Okuma Metni —
——————————

Bir anda Wilde'ın iflası ilan edildi, neyi varsa icra edildi ve Wilde 2 yıllık bir hapis cezasına çarptırıldı. Yıldızı sönmüştü. Tragedyasının sonu yaklaşmıştı.
Hapisteyken, olanların hepsinden Lord Alfred Douglas'ı suçladı ve ona upuzun bir mektup yazdı, sonundaysa onu affettiğini söyledi. Bu mektup Lord'un eline hiç ulaşamasa ve Wilde'ın ölümünden tam 62 yıl sonra yayınlanabilmiş olsa da "sevgili Bosie" sine yazdığı bu mektup, De Profundis (Derinlerden), Wilde'ın en iyi eserlerinden biri oldu.

——————————

Yapılacak İşler —
1 – Oscar Wilde hakkındaki metnin ilk cümlesinde Wilde'ın başına gelenleri sıralayın.
2 – Lütfen Oscar Wilde hakkındaki metni son cümlesinin ardından sürdürün.

Sağlanan Materyal —

——————————

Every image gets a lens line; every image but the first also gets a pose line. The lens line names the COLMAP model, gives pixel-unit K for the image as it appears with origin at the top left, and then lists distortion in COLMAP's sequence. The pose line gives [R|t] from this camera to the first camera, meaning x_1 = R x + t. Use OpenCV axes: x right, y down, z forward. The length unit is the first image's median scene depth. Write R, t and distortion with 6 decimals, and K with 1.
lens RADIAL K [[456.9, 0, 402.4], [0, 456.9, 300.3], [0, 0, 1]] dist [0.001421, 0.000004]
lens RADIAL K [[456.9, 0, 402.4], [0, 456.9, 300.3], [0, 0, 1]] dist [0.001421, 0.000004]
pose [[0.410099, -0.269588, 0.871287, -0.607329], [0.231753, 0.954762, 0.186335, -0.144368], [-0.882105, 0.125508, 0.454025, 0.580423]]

——————————

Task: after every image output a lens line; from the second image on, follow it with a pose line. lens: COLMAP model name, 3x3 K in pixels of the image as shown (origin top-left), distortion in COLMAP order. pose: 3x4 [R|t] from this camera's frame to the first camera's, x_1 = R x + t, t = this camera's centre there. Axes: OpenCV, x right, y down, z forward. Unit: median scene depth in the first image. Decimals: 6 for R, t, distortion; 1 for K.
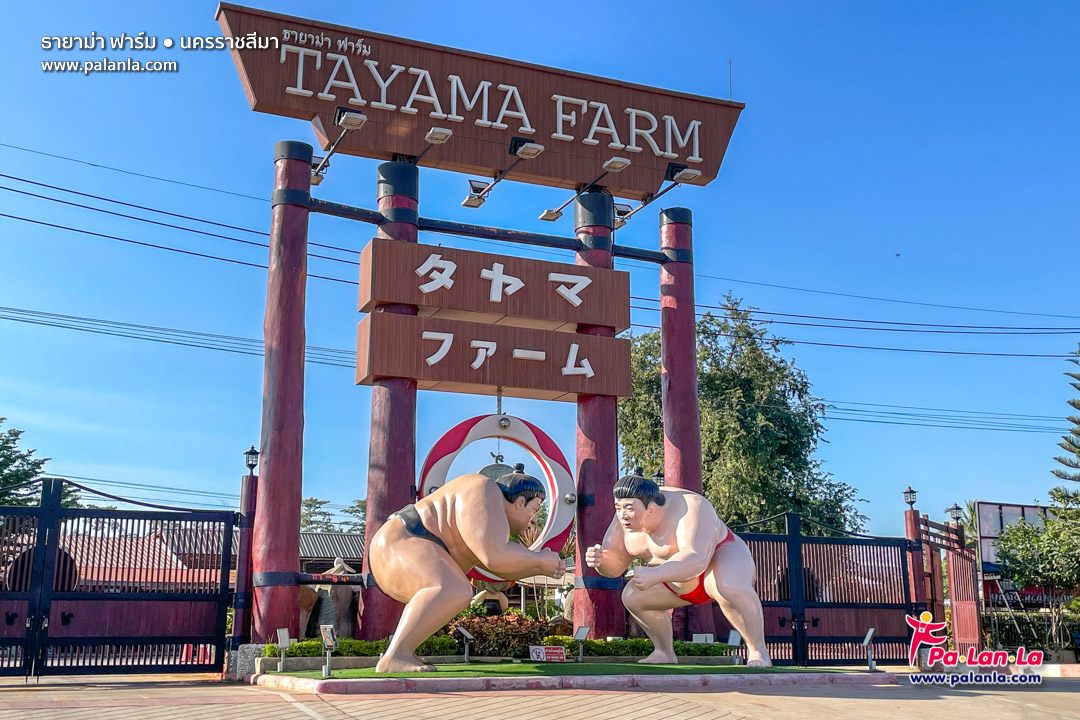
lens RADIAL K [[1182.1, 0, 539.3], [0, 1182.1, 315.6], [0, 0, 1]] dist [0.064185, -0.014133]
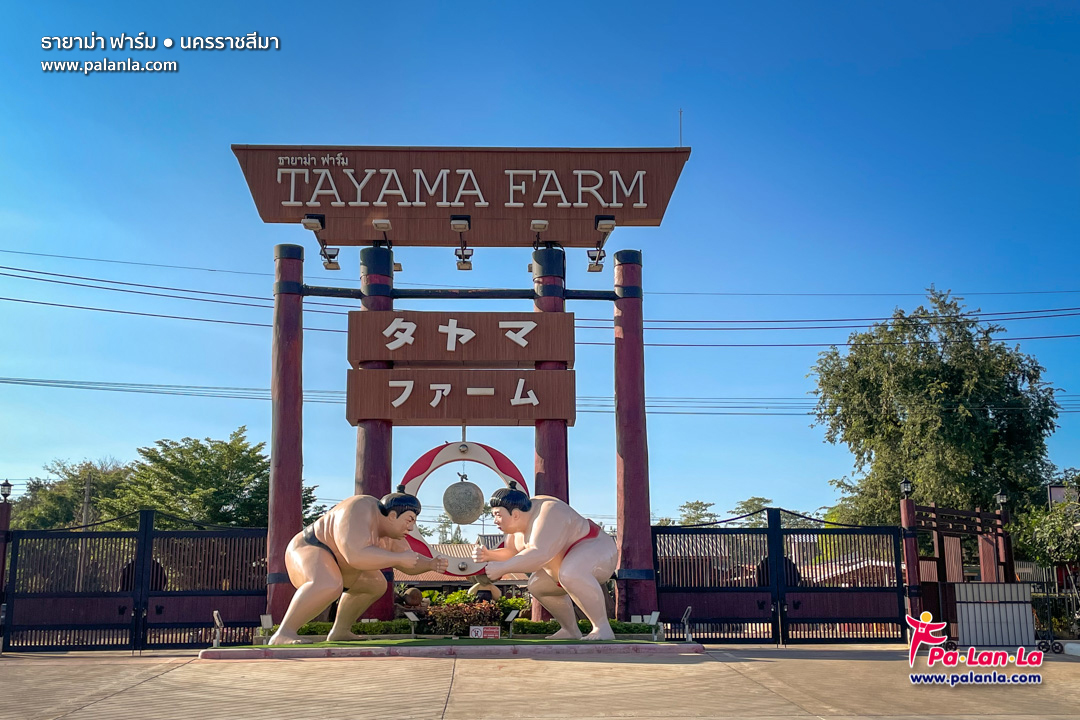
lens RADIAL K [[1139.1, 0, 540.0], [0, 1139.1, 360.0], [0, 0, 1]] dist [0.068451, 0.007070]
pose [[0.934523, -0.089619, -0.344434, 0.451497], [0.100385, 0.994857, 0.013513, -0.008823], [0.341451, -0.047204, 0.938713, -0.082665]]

——————————

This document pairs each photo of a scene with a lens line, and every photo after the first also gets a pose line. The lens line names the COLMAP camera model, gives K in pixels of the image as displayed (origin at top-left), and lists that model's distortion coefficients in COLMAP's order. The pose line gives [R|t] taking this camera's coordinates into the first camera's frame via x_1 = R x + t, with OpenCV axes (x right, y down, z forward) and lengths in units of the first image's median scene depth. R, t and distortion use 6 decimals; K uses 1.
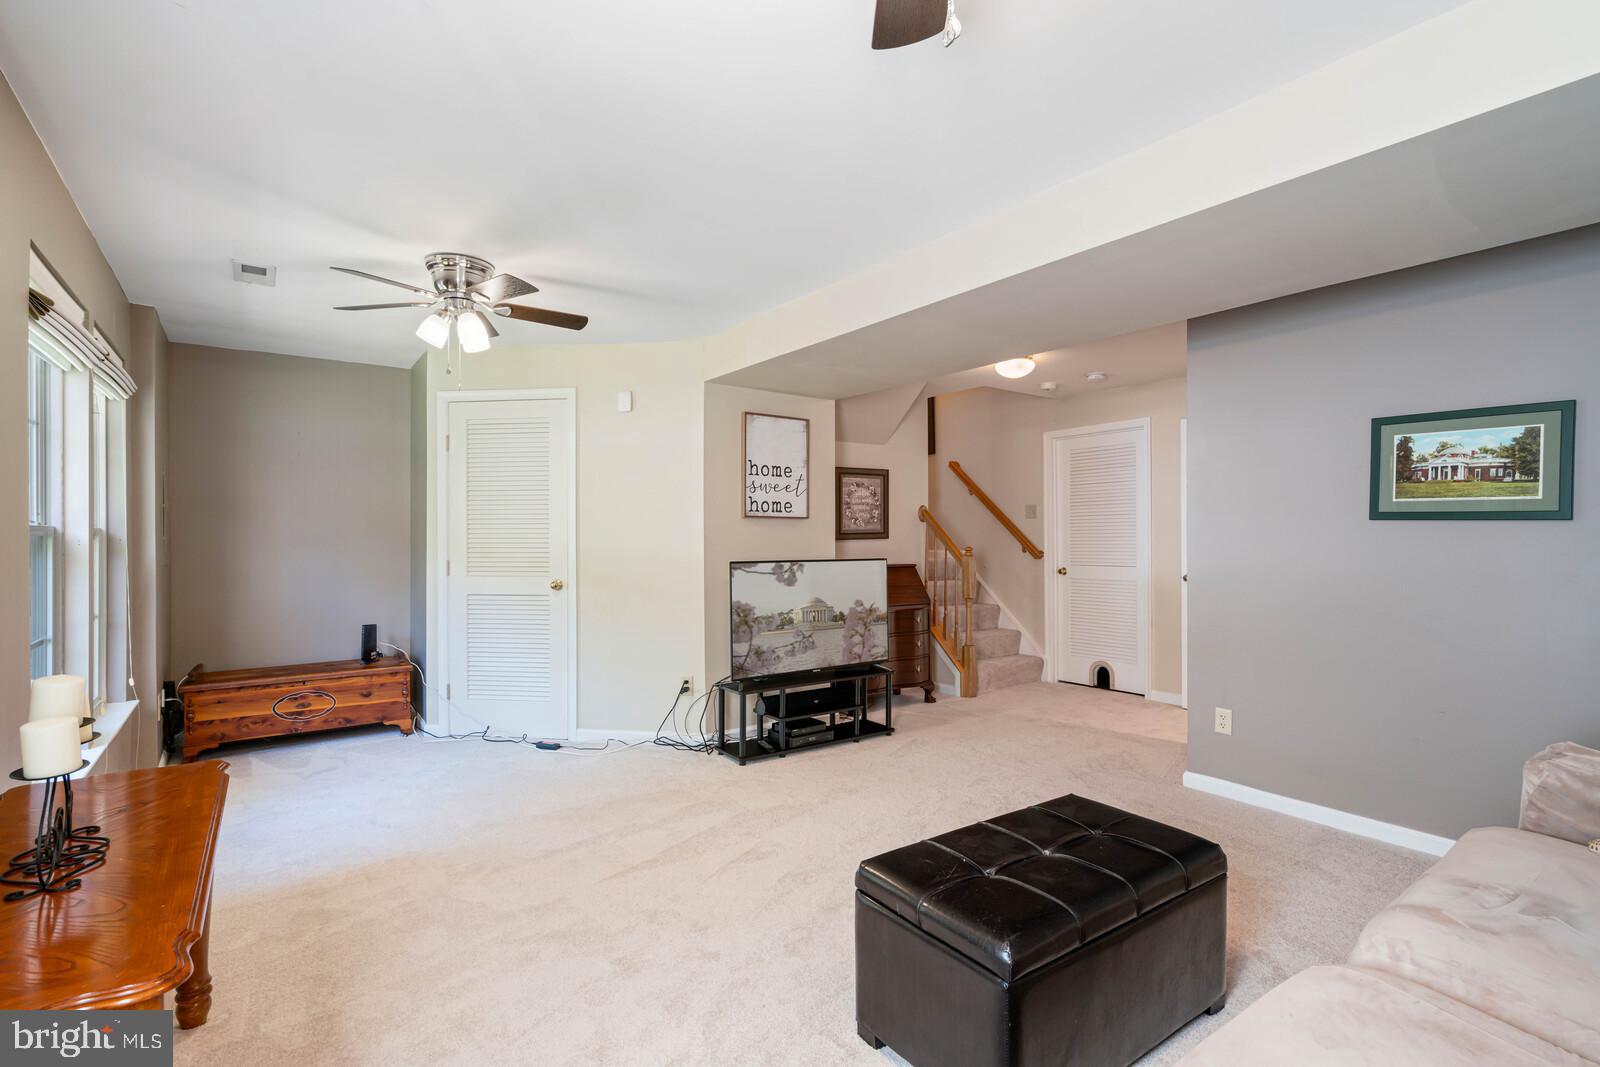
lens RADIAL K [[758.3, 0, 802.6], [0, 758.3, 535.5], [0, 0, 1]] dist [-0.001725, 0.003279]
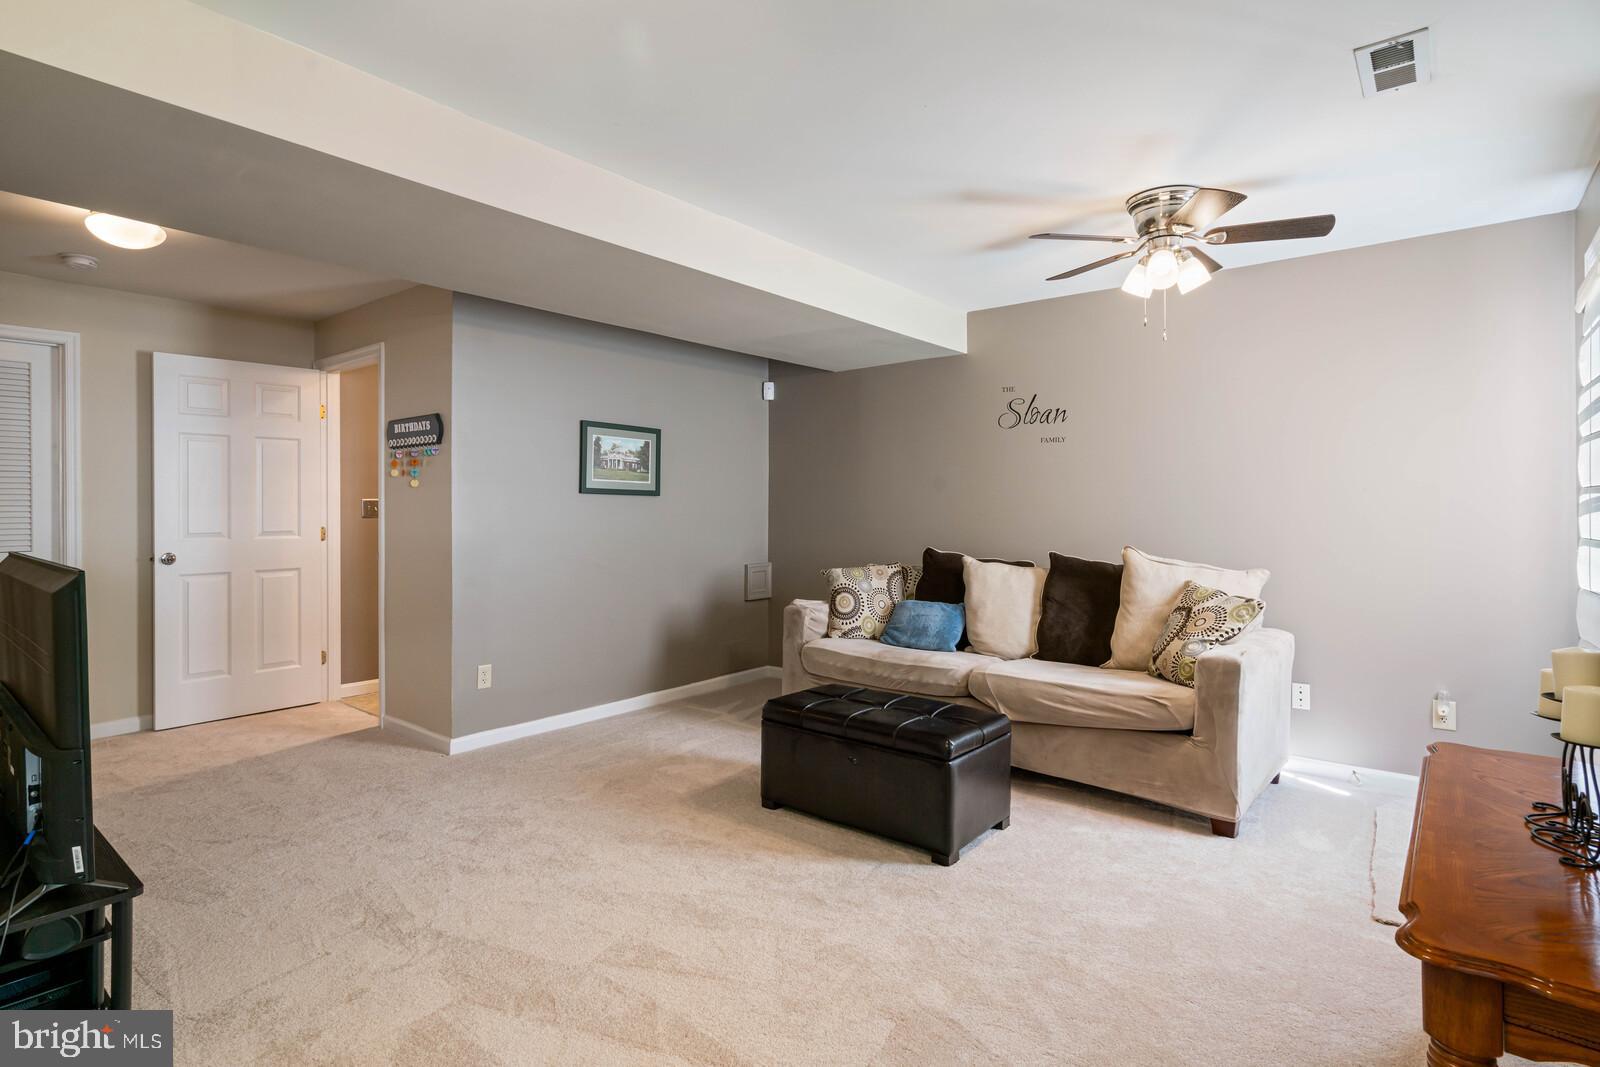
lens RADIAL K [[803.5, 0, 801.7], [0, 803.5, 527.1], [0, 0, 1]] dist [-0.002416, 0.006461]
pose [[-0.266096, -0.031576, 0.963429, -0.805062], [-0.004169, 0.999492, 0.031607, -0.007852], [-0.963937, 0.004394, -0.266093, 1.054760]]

——————————

Görev Yanıtları —
1 –
- İflası ilan edildi.
- Neyi varsa icra edildi.
- 2 yıllık bir hapis cezasına çarptırıldı.

2 –
Hapisten çıktıktan sonra bir "sanat eseri" yazmak istediğini söyleyen Wilde, hapisten çıktıktan sonra 1 yıl boyunca Fransa'da yaşadığı dönemde, herkes ondan kaçarken, o zamana kadarki en iyi eseri olan "Reading Zindanı Baladı" nı yazdı. Her şeyi elinden alınmış olduğu için beş parasız kalan Wilde, ondan hâlâ boşanmamış olan karısı Constance'ın sağladığı azıcık finansal destekle Fransa, İtalya ve İsviçre'de ucuz otellerde hayatının son yıllarını yaşadı ve 30 Kasım 1900' de, Fransa'da, "ya ben ya da bu duvar kağıdı gidecek" dediği başka bir ucuz otel odasında 46 yaşındayken tragedyasını sonlandırdı.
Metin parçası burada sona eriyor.